Ranking Member Raskin Urges Senate Republicans to Remove Courts Provision in House Republicans’ ‘Disgusting Abomination’ Bill
Washington, D.C. (June 4, 2025)—Today, Rep. Jamie Raskin, Ranking Member of the House Judiciary Committee, issued the following statement urging Senate Republicans to drop the obscure provision to strip the courts of their inherent power in the House Republican-passed reconciliation package:
“Senate Republicans must remove from their proposed budget reconciliation bill Section 70302, a blatantly unconstitutional measure that allows the Administration to defy court orders by purporting to strip courts of their inherent power to hold to account anyone—including government officials—who defies court orders.
“This provision specifically targets lawsuits against the government—and other suits that serve the public interest. It threatens all past, pending, and future court orders against the Trump Administration—and any future Administration. It essentially gives Trump and his allies license to defy federal judges without consequence. In courtrooms across America, Americans abide by court orders every day, or face contempt findings, yet Congressional Republicans want to force courts to give government officials a special royal treatment.
“As President Trump confronts loss after loss in court, he has begun to chafe under the courts’ authority to administer justice. Congressional Republicans, responding to the Trump Administration’s public attacks on the legitimacy of federal courts, have decided to throw the Constitution and the rule of law out the window. This provision would shackle federal courts’ ability to hold Trump Administration officials in contempt in cases challenging President Trump’s unconstitutional actions. These cases include challenges to the Trump Administration’s blatant abuses of emergency powers to deport people to foreign torture prisons without due process or impose reckless on-again, off-again tariffs against every country in the world, and its outrageous violation of Congress’s legislative and spending authority that threatens medical research, weather forecasting, wildfire prevention, and air traffic control.
“This provision specifically targets cases that serve the public interest, especially cases against the government, where judges do not require bonds prior to issuing an injunction.
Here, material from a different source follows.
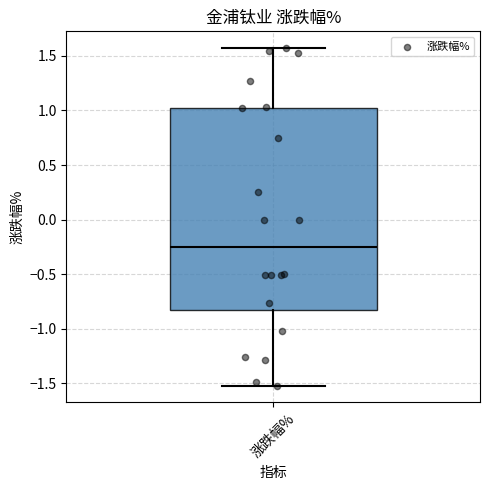

Transcribe this box plot: give where the median line is, the range the box spans, and where the two whiskers end, as read against the y-axis. The values are not printed on the chart, so give them approximately, as read against the axis.

median -0.25, box -0.80 to 1.00, whiskers -1.50 to 1.55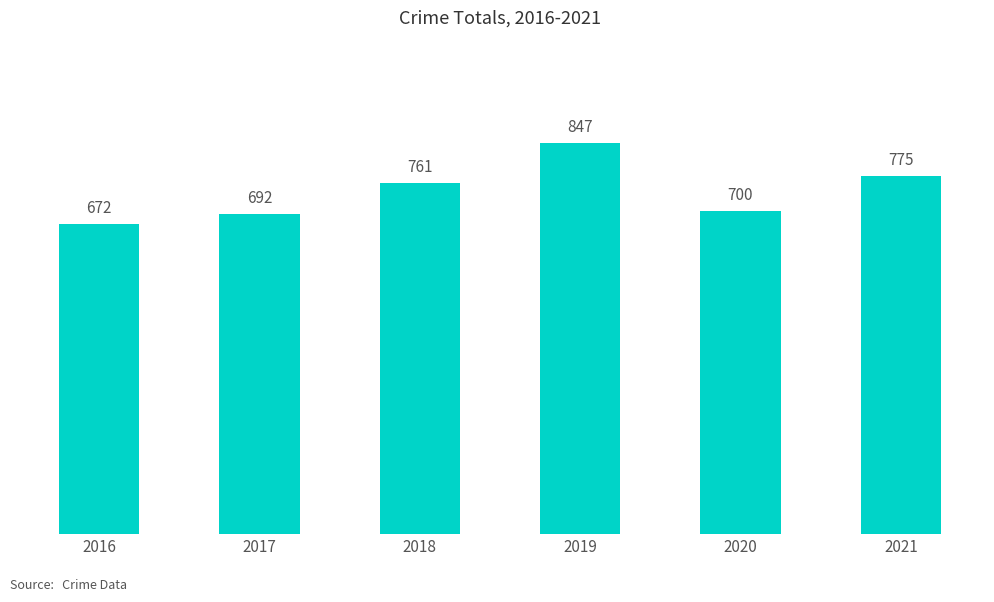

What is the sum of the values at 2019 and 2021?

1622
For more than six decades, federal courts have made clear that it is within a judge’s discretion to determine the amount of an injunction bond or to require no bond at all. Federal courts routinely waive the bond requirement in public interest cases against the government. What bond could a court reasonably require in a case involving the citizenship rights of every child born in America? As a result, hundreds of previous court orders and injunctions could suddenly be rendered unenforceable.
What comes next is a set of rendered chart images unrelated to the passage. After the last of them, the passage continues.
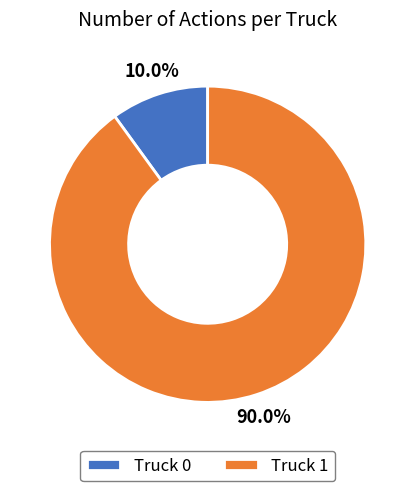

Is Truck 1 the majority of the pie?

Yes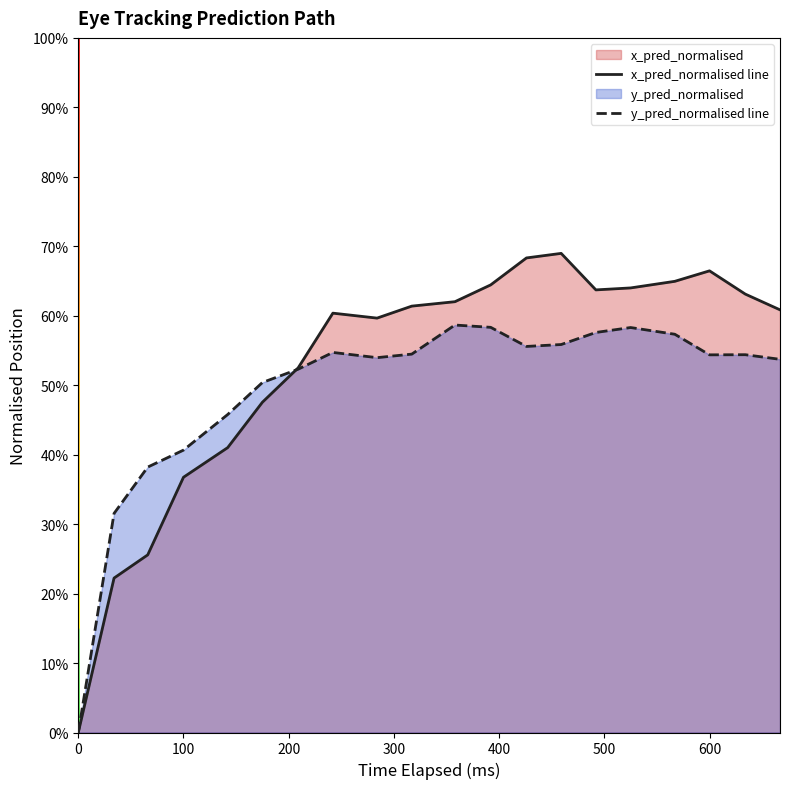

Reading left to right, what are all the values shown in this chart?

x_pred_normalised line: 0.0	0.2	0.3	0.4	0.4	0.5	0.5	0.6	0.6	0.6	0.6	0.6	0.7	0.7	0.6	0.6	0.6	0.7	0.6	0.6
y_pred_normalised line: 0.0	0.3	0.4	0.4	0.5	0.5	0.5	0.5	0.5	0.5	0.6	0.6	0.6	0.6	0.6	0.6	0.6	0.5	0.5	0.5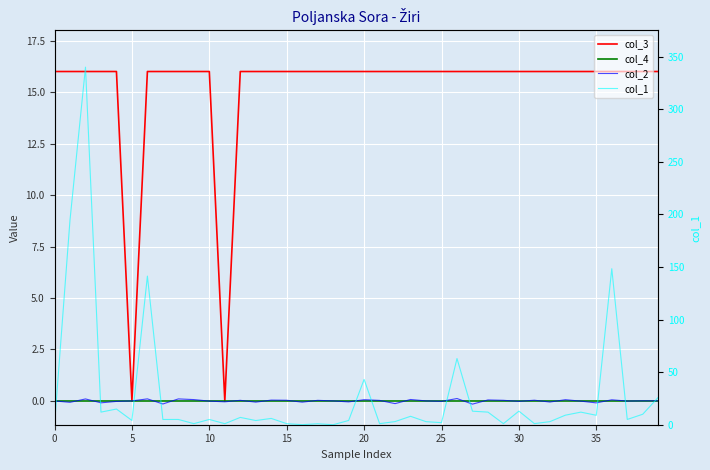

At how many categories does at least one series exceed 328?

1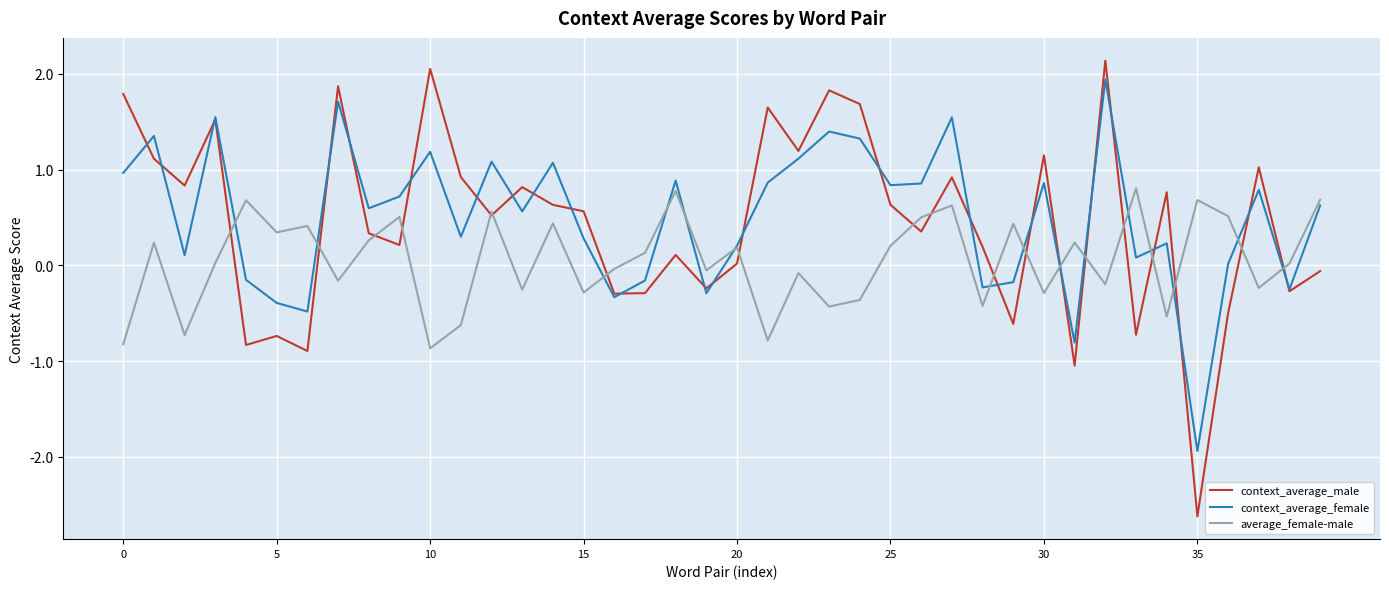

Which series has the largest range (max minus min)?

context_average_male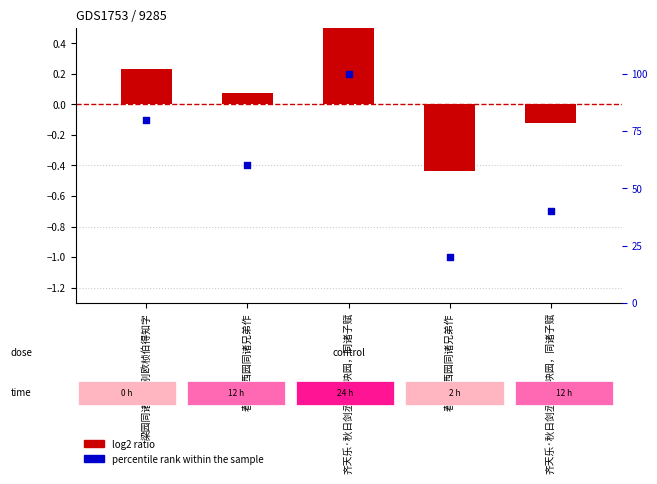

Between 春夜游西园同诸兄弟作 and 梁园同诸友饯别欧桢伯得知字, which is larger?

梁园同诸友饯别欧桢伯得知字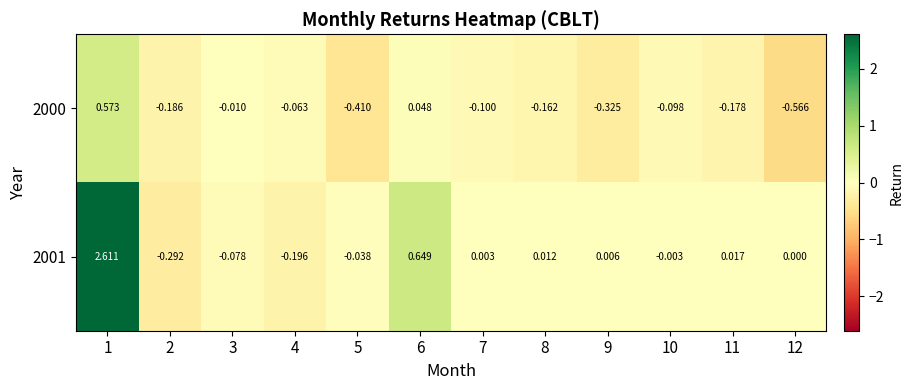

Which series has the widest spread of values?

2001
“During the House Judiciary Committee’s markup of the reconciliation bill, Republicans rejected our amendment that would strike this dangerous and unnecessary provision from the bill. Again, at the House Rules Committee, Republicans blocked an amendment that would have removed this provision from the bill, and seemed surprised to learn about the expansive scope of the provision under questioning from Members of the Rules Committee.
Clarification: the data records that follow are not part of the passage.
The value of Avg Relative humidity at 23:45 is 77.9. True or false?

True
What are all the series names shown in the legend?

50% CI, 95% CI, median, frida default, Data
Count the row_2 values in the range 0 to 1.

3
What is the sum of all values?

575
“I urge Senate Republicans to do their jobs, defend the Constitution, stop enabling and encouraging the President’s unlawful actions, and stand up for the Constitution and the rule of law. A good place to start would be striking this unconstitutional and ugly provision from an already very ugly bill.”
Background
Congressional Republicans inserted a provision into their so-called “One Big Beautiful” budget bill that targets federal courts’ ability to hold Trump Administration officials in contempt for violating court orders. Section 70302, which would retroactively apply to pending cases against the Trump Administration, would prohibit a federal court from enforcing a contempt citation for failure to comply with an injunction or temporary restraining order unless the court required the moving party to provide a bond pursuant to Federal Rule of Civil Procedure 65(c), a discretionary rule that federal courts have declined to apply in cases filed against the Trump Administration. According to Common Cause, as of March 2025, “46 federal court judges have issued temporary orders that halt the firing of civil servants and the Elon Musk-run Department of Government Efficiency’s (DOGE’s) access to sensitive government data. They have also issued orders to block the relocation of transgender women inmates to men’s prisons, the pursuit of immigrants inside houses of worship, and the freezing of about $3 trillion in federal funding to states.”